I should like to take this opportunity of doing almost a commercial plug for the Department and I am sure that my hon. Friend will forgive that. We are at risk of forgetting the provision which 586 nature has made for a mother to breast feed her child. The report published last year under the title "Present Day Practice in Infant Feeding" was the report of a working party of the Panel on Child Nutrition of the Committee on Medical Aspects of Food Policy. It recommended an increase in breast feeding. I suppose that no one could regard this as a "commercial". The working party was convinced that a child's satisfactory growth and development is more certain when an infant is fed an adequate amount of breast milk, and it recommended all mothers to be encouraged to breast feed their babies for at least a fortnight and preferably for the first four to six months.
The Department will be drawing the attention of the health authorities to its recommendation and doing all that is possible to make it known among doctors, midwives, health visitors and other staff of the health service who are in touch with expectant mothers and their young children. The Department also plans publicity aimed at the parents.
I have taken note of everything my hon. Friend said. Certainly, I believe that the reply which he received from my right hon. Friend the Minister of State indicates that we have an understanding of the position of the mothers in an isolated rural area whose local clinic does not sell proprietory baby foods. My hon. Friend indicated apparent pressure that is being made by baby food representatives and the use of sample gift packs. This came as complete news to me since they do not seem to be that generous in my part of the world. I have never heard mothers in Rhondda complain on this score, so perhaps they have been forgotten in this respect.
It is important, however, that we should ensure that this sort of pressure, if it exists, should be removed and that mothers should have a genuine choice. If my hon. Friend has any specific information in addition to what he said tonight I shall be pleased to receive it.

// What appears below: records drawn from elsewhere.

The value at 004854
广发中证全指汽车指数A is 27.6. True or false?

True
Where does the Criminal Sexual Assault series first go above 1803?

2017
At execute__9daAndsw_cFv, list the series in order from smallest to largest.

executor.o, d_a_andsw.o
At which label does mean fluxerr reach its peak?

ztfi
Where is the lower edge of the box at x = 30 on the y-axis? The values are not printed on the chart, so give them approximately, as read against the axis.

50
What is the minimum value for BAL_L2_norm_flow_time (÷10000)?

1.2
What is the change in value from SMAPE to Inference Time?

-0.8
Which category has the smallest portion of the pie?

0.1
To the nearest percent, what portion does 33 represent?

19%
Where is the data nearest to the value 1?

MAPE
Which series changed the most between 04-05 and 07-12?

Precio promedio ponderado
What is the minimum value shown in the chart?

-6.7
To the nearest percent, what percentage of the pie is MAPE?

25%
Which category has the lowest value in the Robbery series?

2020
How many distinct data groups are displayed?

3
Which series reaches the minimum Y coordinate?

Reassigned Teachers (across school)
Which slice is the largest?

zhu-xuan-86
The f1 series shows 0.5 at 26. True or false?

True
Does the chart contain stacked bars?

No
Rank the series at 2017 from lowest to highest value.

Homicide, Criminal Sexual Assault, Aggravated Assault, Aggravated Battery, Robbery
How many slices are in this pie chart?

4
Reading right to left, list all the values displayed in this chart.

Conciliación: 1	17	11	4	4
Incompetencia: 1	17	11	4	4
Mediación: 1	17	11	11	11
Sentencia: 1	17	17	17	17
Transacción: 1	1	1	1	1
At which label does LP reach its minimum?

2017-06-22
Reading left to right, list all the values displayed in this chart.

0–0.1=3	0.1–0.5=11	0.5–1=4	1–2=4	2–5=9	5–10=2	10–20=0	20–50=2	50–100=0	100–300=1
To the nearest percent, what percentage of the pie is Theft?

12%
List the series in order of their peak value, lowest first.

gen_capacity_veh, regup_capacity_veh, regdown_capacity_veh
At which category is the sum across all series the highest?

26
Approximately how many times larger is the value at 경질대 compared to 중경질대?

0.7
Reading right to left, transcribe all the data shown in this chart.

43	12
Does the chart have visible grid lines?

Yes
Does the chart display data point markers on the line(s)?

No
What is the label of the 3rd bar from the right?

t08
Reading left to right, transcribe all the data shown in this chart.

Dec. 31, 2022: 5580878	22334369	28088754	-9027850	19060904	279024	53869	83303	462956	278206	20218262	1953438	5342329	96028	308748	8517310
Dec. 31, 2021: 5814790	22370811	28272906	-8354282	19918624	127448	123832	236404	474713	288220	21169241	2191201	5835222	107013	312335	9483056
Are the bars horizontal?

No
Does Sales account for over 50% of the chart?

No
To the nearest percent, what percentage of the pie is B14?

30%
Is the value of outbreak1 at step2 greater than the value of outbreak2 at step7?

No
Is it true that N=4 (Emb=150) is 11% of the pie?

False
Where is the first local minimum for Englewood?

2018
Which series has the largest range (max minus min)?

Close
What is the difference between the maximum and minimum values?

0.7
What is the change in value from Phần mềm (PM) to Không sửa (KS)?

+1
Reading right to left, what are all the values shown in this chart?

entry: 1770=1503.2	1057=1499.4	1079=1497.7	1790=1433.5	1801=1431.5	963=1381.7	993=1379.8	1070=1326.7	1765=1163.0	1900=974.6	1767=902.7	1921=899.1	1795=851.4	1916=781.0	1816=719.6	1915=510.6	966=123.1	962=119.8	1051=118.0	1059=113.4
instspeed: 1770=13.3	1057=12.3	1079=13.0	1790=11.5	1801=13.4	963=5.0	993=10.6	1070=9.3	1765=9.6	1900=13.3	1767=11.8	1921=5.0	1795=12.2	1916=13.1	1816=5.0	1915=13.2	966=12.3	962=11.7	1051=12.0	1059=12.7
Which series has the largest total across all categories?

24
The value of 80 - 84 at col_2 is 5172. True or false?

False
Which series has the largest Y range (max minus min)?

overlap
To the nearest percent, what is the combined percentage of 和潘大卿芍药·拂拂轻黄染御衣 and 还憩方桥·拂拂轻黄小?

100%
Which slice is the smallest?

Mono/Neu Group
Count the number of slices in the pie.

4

My right hon. Friend the Minister of State told my hon. Friend the Member for Keighley yesterday that I, as Under-Secretary in the Department, would be sympathetically re-examining this whole 587 issue. I will take on board my hon. Friend's suggestion that we might consider giving discretionary powers to the area health authorities. I can assure him that the expression "re-examining the whole issue" means that I will make a genuine re-examination of the decision we made and the advice we issued in the 588 light of everything he said this evening. As soon as I come to any conclusion on this matter I will certainly communicate to my hon. Friend.
§ Question put and agreed to.
§ Adjourned accordingly at seven minutes to One o'clock.